- [YOUR ASSIGNMENT] Please lay out the lines of the listing as a JSON list of strings, one string per line, with blank lines and the pictures left out. Begin at the start of the listing and stop after the line that contains "北海道札幌市中央区南6条西".

- [SUPPLIED RECORDS]
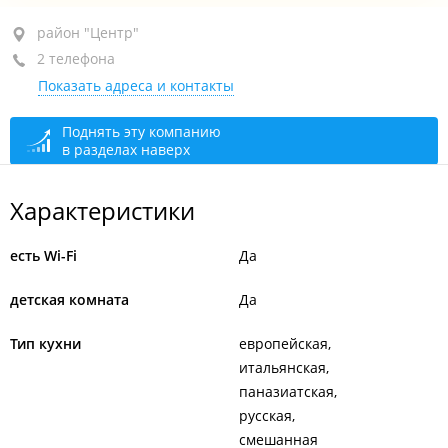
район "Центр", ул. Посьетская, 20
район "Центр"
2 телефона
1-й этаж
Показать адреса и контакты
+7 (423) 272-71-51
+7 914 792-71-51
Поднять эту компанию
в разделах наверх
закрыто, откроется в 07:30
Характеристики
есть Wi-Fi
Да
детская комната
Да
Тип кухни
европейская
итальянская
паназиатская
русская
смешанная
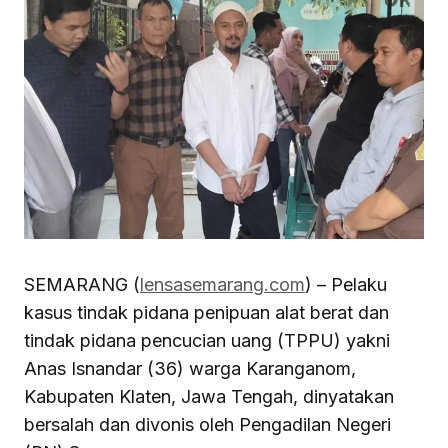
SEMARANG (
lensasemarang.com
) – Pelaku
kasus tindak pidana penipuan alat berat dan
tindak pidana pencucian uang (TPPU) yakni
Anas Isnandar (36) warga Karanganom,
Kabupaten Klaten, Jawa Tengah, dinyatakan
bersalah dan divonis oleh Pengadilan Negeri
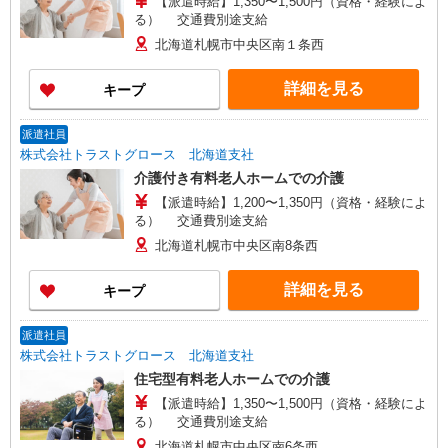
【派遣時給】1,350〜1,500円（資格・経験によ
る） 交通費別途支給
北海道札幌市中央区南１条西
詳細を見る
キープ
派遣社員
株式会社トラストグロース 北海道支社
介護付き有料老人ホームでの介護
【派遣時給】1,200〜1,350円（資格・経験によ
る） 交通費別途支給
北海道札幌市中央区南8条西
詳細を見る
キープ
派遣社員
株式会社トラストグロース 北海道支社
住宅型有料老人ホームでの介護
【派遣時給】1,350〜1,500円（資格・経験によ
る） 交通費別途支給
北海道札幌市中央区南6条西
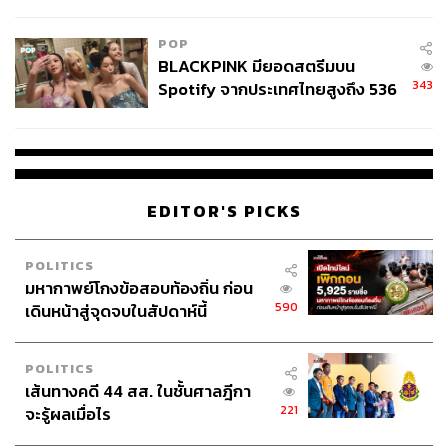
ไทยพลัส’ เฟส 2 รอประเมินความ
หาเจ้าภาพไม่ได้ เลยมาแปะลอยๆ ไว้ก่อน แถมการใช้
เหมาะสม
งบกลางก็อาจจะผิดตามมาตรา 22 หรือไม่ พร้อมทั้ง
POP
ไหลย้อนกลับไปกู้งบประมาณปี 2567 เพิ่มอีก
BLACKPINK มียอดสตรีมบน
343
Spotify จากประเทศไทยสูงถึง 536
TAGS:
กระเป๋าเงินดิจิทัล (Digital Wallet)
งบประมาณปี 2568
ล้านครั้ง ตลอด 10 ปีที่ผ่านมา
IGNITE THAILAND : จุดพลัง รวมใจ ไทยต้องเป็นหนึ่ง
นายกรัฐมนตรี
GDP
การประชุมสภาผู้แทนราษฎร
ศิริกัญญา ตันสกุล
พรรคก้าวไกล
พระราชบัญญัติ
เงินดิจิทัล
EDITOR'S PICKS
POLITICS
มหากาพย์โกงข้อสอบท้องถิ่น ก่อน
590
เดินหน้าสู่จุดจบในสัปดาห์นี้
POLITICS
158
เส้นทางคดี 44 สส. ในชั้นศาลฎีกา
221
จะรู้ผลเมื่อไร
ABOUT THE AUTHOR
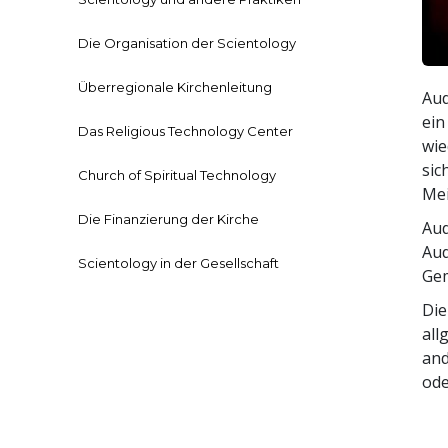
Die Organisation der Scientology
Überregionale Kirchenleitung
Aud
ein
Das Religious Technology Center
wie
sic
Church of Spiritual Technology
Me
Die Finanzierung der Kirche
Aud
Aud
Scientology in der Gesellschaft
Gem
Die
all
and
ode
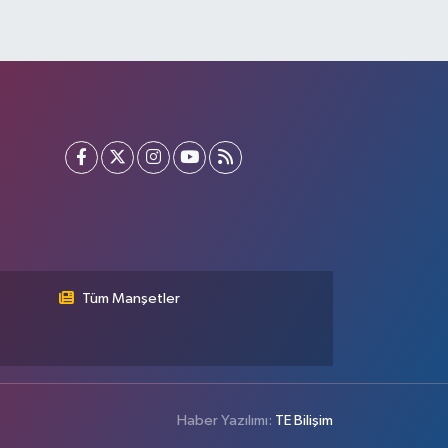
Tüm Manşetler
Haber Yazılımı:
TE Bilişim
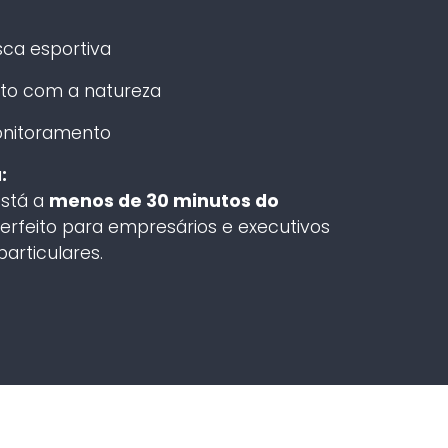
sca esportiva
eto com a natureza
onitoramento
:
está a
menos de 30 minutos do
perfeito para empresários e executivos
particulares.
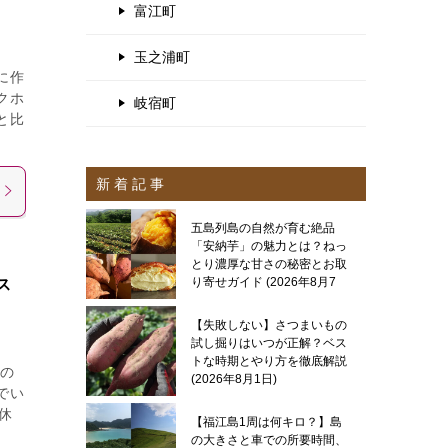
富江町
玉之浦町
に作
クホ
岐宿町
と比
新 着 記 事
五島列島の自然が育む絶品
「安納芋」の魅力とは？ねっ
とり濃厚な甘さの秘密とお取
り寄せガイド
2026年8月7
ス
日
【失敗しない】さつまいもの
試し掘りはいつが正解？ベス
トな時期とやり方を徹底解説
の
2026年8月1日
でい
休
【福江島1周は何キロ？】島
の大きさと車での所要時間、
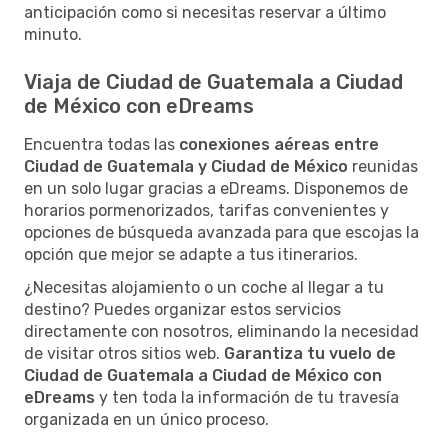
anticipación como si necesitas reservar a último
minuto.
Viaja de Ciudad de Guatemala a Ciudad
de México con eDreams
Encuentra todas las
conexiones aéreas entre
Ciudad de Guatemala y Ciudad de México
reunidas
en un solo lugar gracias a eDreams. Disponemos de
horarios pormenorizados, tarifas convenientes y
opciones de búsqueda avanzada para que escojas la
opción que mejor se adapte a tus itinerarios.
¿Necesitas alojamiento o un coche al llegar a tu
destino? Puedes organizar estos servicios
directamente con nosotros, eliminando la necesidad
de visitar otros sitios web.
Garantiza tu vuelo de
Ciudad de Guatemala a Ciudad de México con
eDreams
y ten toda la información de tu travesía
organizada en un único proceso.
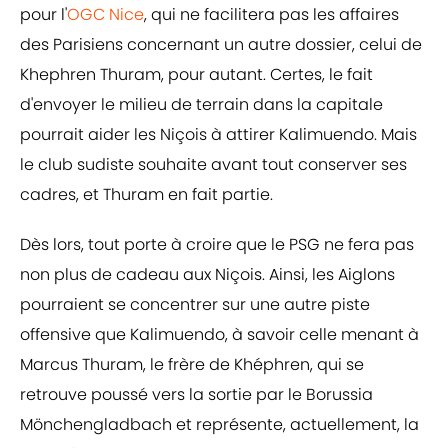
pour l'
OGC Nice
, qui ne facilitera pas les affaires
des Parisiens concernant un autre dossier, celui de
Khephren Thuram, pour autant. Certes, le fait
d'envoyer le milieu de terrain dans la capitale
pourrait aider les Niçois à attirer Kalimuendo. Mais
le club sudiste souhaite avant tout conserver ses
cadres, et Thuram en fait partie.
Dès lors, tout porte à croire que le PSG ne fera pas
non plus de cadeau aux Niçois. Ainsi, les Aiglons
pourraient se concentrer sur une autre piste
offensive que Kalimuendo, à savoir celle menant à
Marcus Thuram, le frère de Khéphren, qui se
retrouve poussé vers la sortie par le Borussia
Mönchengladbach et représente, actuellement, la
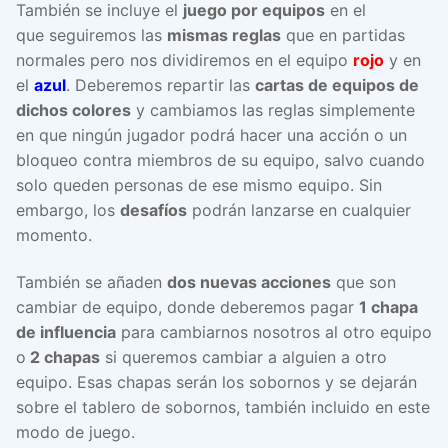
También se incluye el
juego por equipos
en el
que seguiremos las
mismas reglas
que en partidas
normales pero nos dividiremos en el equipo
rojo
y en
el
azul
. Deberemos repartir las
cartas de equipos de
dichos colores
y cambiamos las reglas simplemente
en que ningún jugador podrá hacer una acción o un
bloqueo contra miembros de su equipo, salvo cuando
solo queden personas de ese mismo equipo. Sin
embargo, los
desafíos
podrán lanzarse en cualquier
momento.
También se añaden
dos nuevas acciones
que son
cambiar de equipo, donde deberemos pagar
1 chapa
de influencia
para cambiarnos nosotros al otro equipo
o
2 chapas
si queremos cambiar a alguien a otro
equipo. Esas chapas serán los sobornos y se dejarán
sobre el tablero de sobornos, también incluido en este
modo de juego.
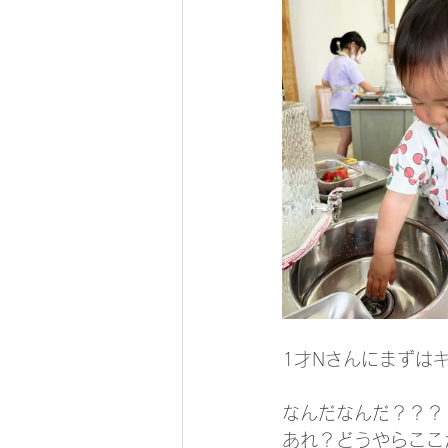
1才Nさんにまずは
なんだなんだ？？？
あれ？どうやらここ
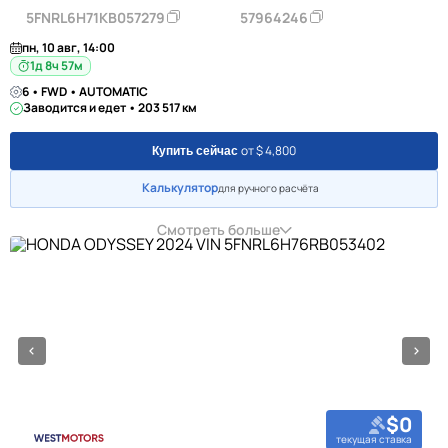
5FNRL6H71KB057279
57964246
пн, 10 авг, 14:00
1д 8ч 57м
6 • FWD • AUTOMATIC
Заводится и едет • 203 517 км
от $ 4,800
Купить сейчас
Калькулятор
для ручного расчёта
Смотреть больше
$0
текущая ставка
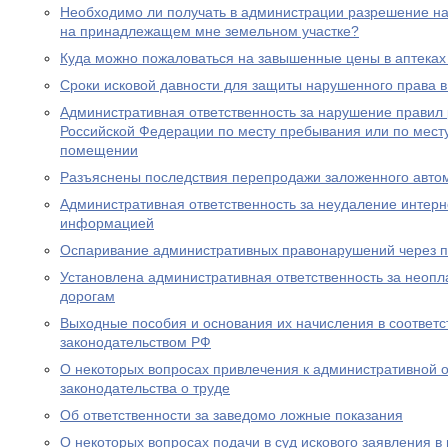
Необходимо ли получать в администрации разрешение на 
на принадлежащем мне земельном участке?
Куда можно пожаловаться на завышенные цены в аптеках
Сроки исковой давности для защиты нарушенного права в
Административная ответственность за нарушение правил
Российской Федерации по месту пребывания или по месту
помещении
Разъяснены последствия перепродажи заложенного авто
Административная ответственность за неудаление интер
информацией
Оспаривание административных правонарушений через п
Установлена административная ответственность за неопл
дорогам
Выходные пособия и основания их начисления в соответс
законодательством РФ
О некоторых вопросах привлечения к административной о
законодательства о труде
Об ответственности за заведомо ложные показания
О некоторых вопросах подачи в суд искового заявления в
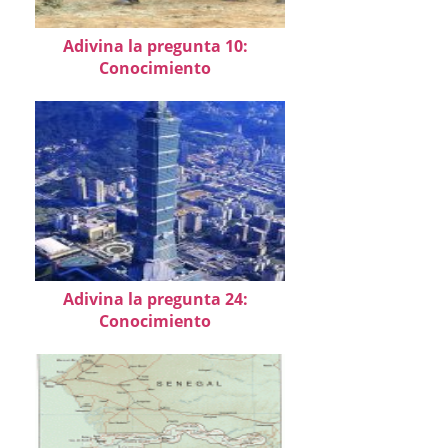
Adivina la pregunta 10:
Conocimiento
Adivina la pregunta 24:
Conocimiento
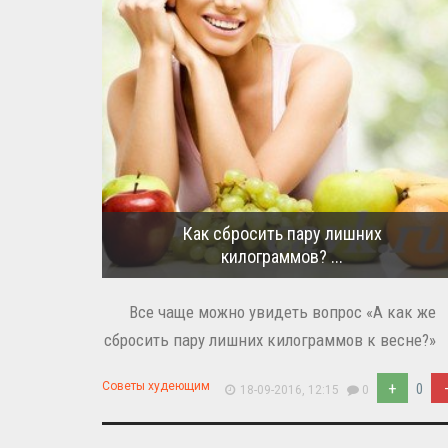
Как сбросить пару лишних
килограммов? ...
Все чаще можно увидеть вопрос «А как же
сбросить пару лишних килограммов к весне?» .
+
Советы худеющим
0
18-09-2016, 12:15
0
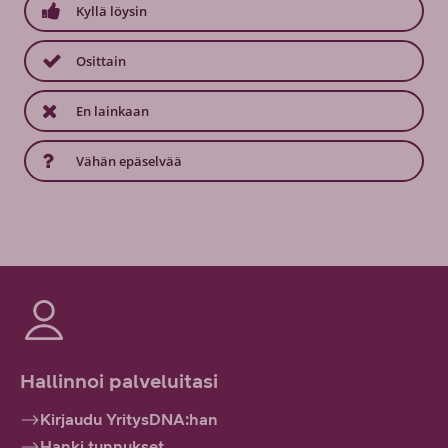
Kyllä löysin
Osittain
En lainkaan
Vähän epäselvää
Hallinnoi palveluitasi
Kirjaudu YritysDNA:han
Hanki tunnukset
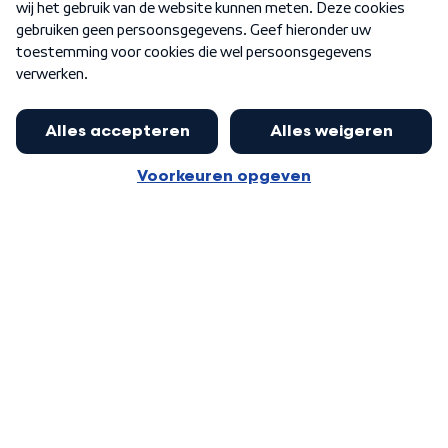
Word Lid
Meer WNL voor jou
Huishoudens met thuisbatterij,
slimme laadpaal of warmtepomp
Algemene voorwaarden
Cookie-instellingen
kunnen geld gaan verdienen: 'Kan
Privacy statement
op jaarbasis 500 euro opleveren'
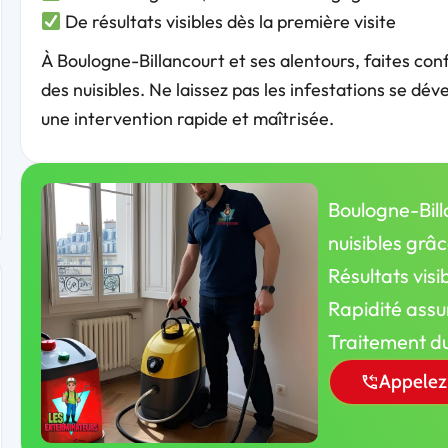
De résultats visibles dès la première visite
À Boulogne-Billancourt et ses alentours, faites con
des nuisibles. Ne laissez pas les infestations se d
une intervention rapide et maîtrisée.
Boulogne-Bill
nuisibles grâ
Résultats visi
Rapidité assu
Traitement du
Appelez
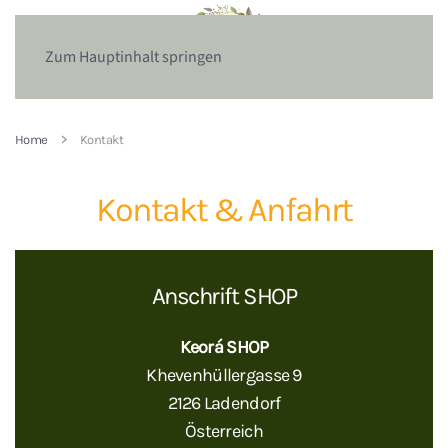
Zum Hauptinhalt springen
Home
Kontakt
Kontakt & Anfahrt
Anschrift SHOP
Keorá SHOP
Khevenhüllergasse 9
2126 Ladendorf
Österreich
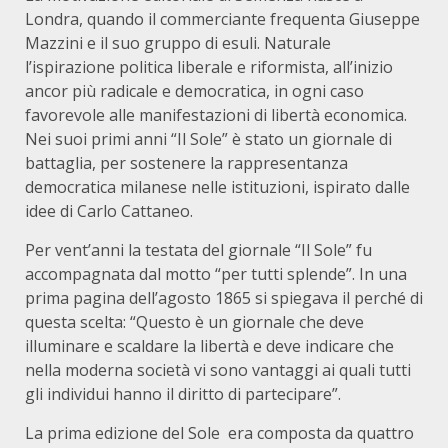
Londra, quando il commerciante frequenta Giuseppe
Mazzini e il suo gruppo di esuli. Naturale
l’ispirazione politica liberale e riformista, all’inizio
ancor più radicale e democratica, in ogni caso
favorevole alle manifestazioni di libertà economica.
Nei suoi primi anni “Il Sole” è stato un giornale di
battaglia, per sostenere la rappresentanza
democratica milanese nelle istituzioni, ispirato dalle
idee di Carlo Cattaneo.
Per vent’anni la testata del giornale “Il Sole” fu
accompagnata dal motto “per tutti splende”. In una
prima pagina dell’agosto 1865 si spiegava il perché di
questa scelta: “Questo è un giornale che deve
illuminare e scaldare la libertà e deve indicare che
nella moderna società vi sono vantaggi ai quali tutti
gli individui hanno il diritto di partecipare”.
La prima edizione del Sole era composta da quattro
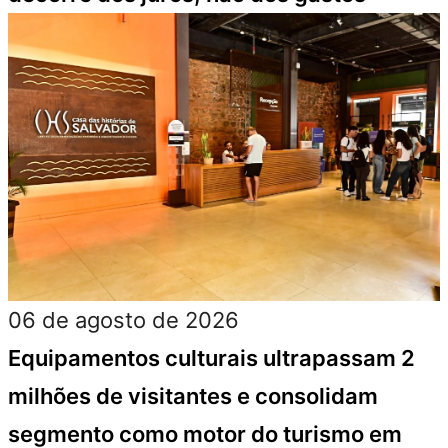
06 de agosto de 2026
Equipamentos culturais ultrapassam 2
milhões de visitantes e consolidam
segmento como motor do turismo em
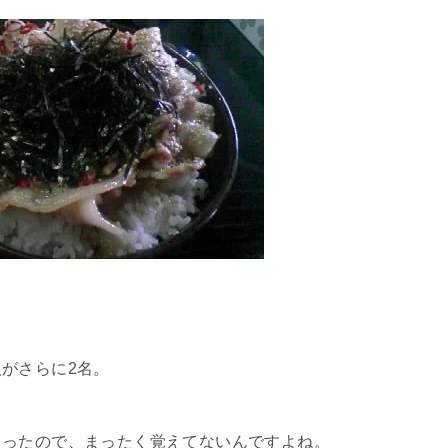
がさらに2名。
まったので、まったく覚えてないんですよね。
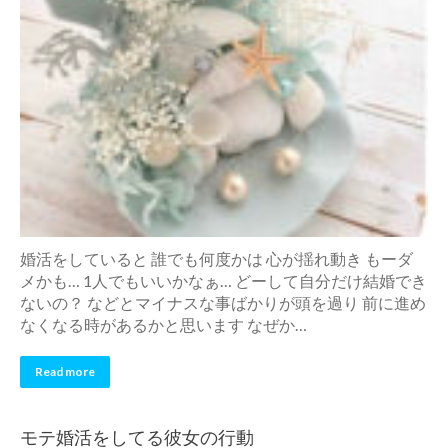
婚活をしていると 誰でも何度かは 心が揺れ動き もーダ
メかも… 1人でもいいかなぁ… どーして自分だけ結婚でき
ないの？ などとマイナスな事ばかりが頭を過り 前に進め
なくなる時があるかと思います なぜか…
Read more
モテ婚活をしてる彼女の行動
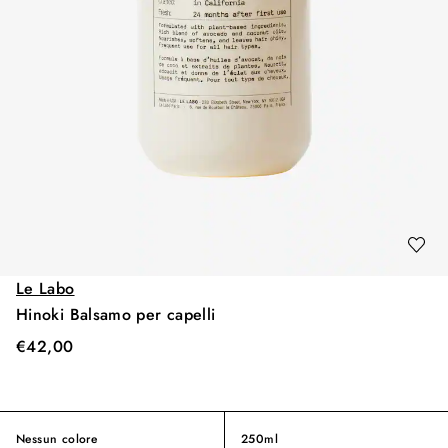
Le Labo
Hinoki Balsamo per capelli
€
42,00
Nessun colore
250ml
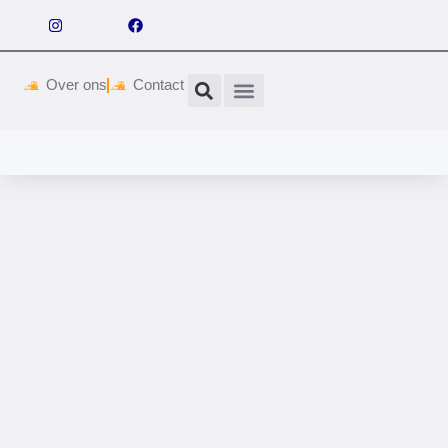
Over ons
Contact
Wetgeving & vergunningen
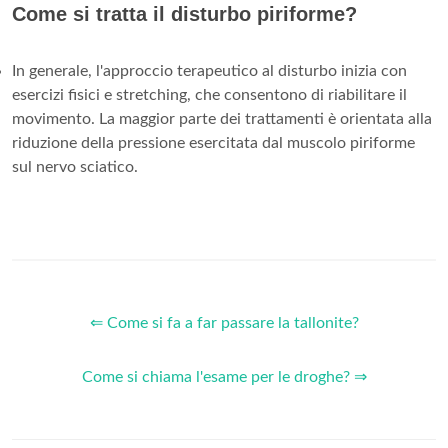
Come si tratta il disturbo piriforme?
In generale, l'approccio terapeutico al disturbo inizia con
esercizi fisici e stretching, che consentono di riabilitare il
movimento. La maggior parte dei trattamenti è orientata alla
riduzione della pressione esercitata dal muscolo piriforme
sul nervo sciatico.
⇐ Come si fa a far passare la tallonite?
Come si chiama l'esame per le droghe? ⇒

- [EXERCISE SOLUTION]
[
  "район \"Центр\", ул. Посьетская, 20",
  "район \"Центр\"",
  "2 телефона",
  "1-й этаж",
  "Показать адреса и контакты",
  "+7 (423) 272-71-51",
  "+7 914 792-71-51",
  "Поднять эту компанию",
  "в разделах наверх",
  "закрыто, откроется в 07:30",
  "Характеристики",
  "есть Wi-Fi",
  "Да",
  "детская комната",
  "Да",
  "Тип кухни",
  "европейская",
  "итальянская",
  "паназиатская",
  "русская",
  "смешанная",
  "SEMARANG (",
  "lensasemarang.com",
  ") – Pelaku",
  "kasus tindak pidana penipuan alat berat dan",
  "tindak pidana pencucian uang (TPPU) yakni",
  "Anas Isnandar (36) warga Karanganom,",
  "Kabupaten Klaten, Jawa Tengah, dinyatakan",
  "bersalah dan divonis oleh Pengadilan Negeri",
  "【派遣時給】1,350〜1,500円（資格・経験によ",
  "る） 交通費別途支給",
  "北海道札幌市中央区南１条西",
  "詳細を見る",
  "キープ",
  "派遣社員",
  "株式会社トラストグロース 北海道支社",
  "介護付き有料老人ホームでの介護",
  "【派遣時給】1,200〜1,350円（資格・経験によ",
  "る） 交通費別途支給",
  "北海道札幌市中央区南8条西",
  "詳細を見る",
  "キープ",
  "派遣社員",
  "株式会社トラストグロース 北海道支社",
  "住宅型有料老人ホームでの介護",
  "【派遣時給】1,350〜1,500円（資格・経験によ",
  "る） 交通費別途支給",
  "北海道札幌市中央区南6条西"
]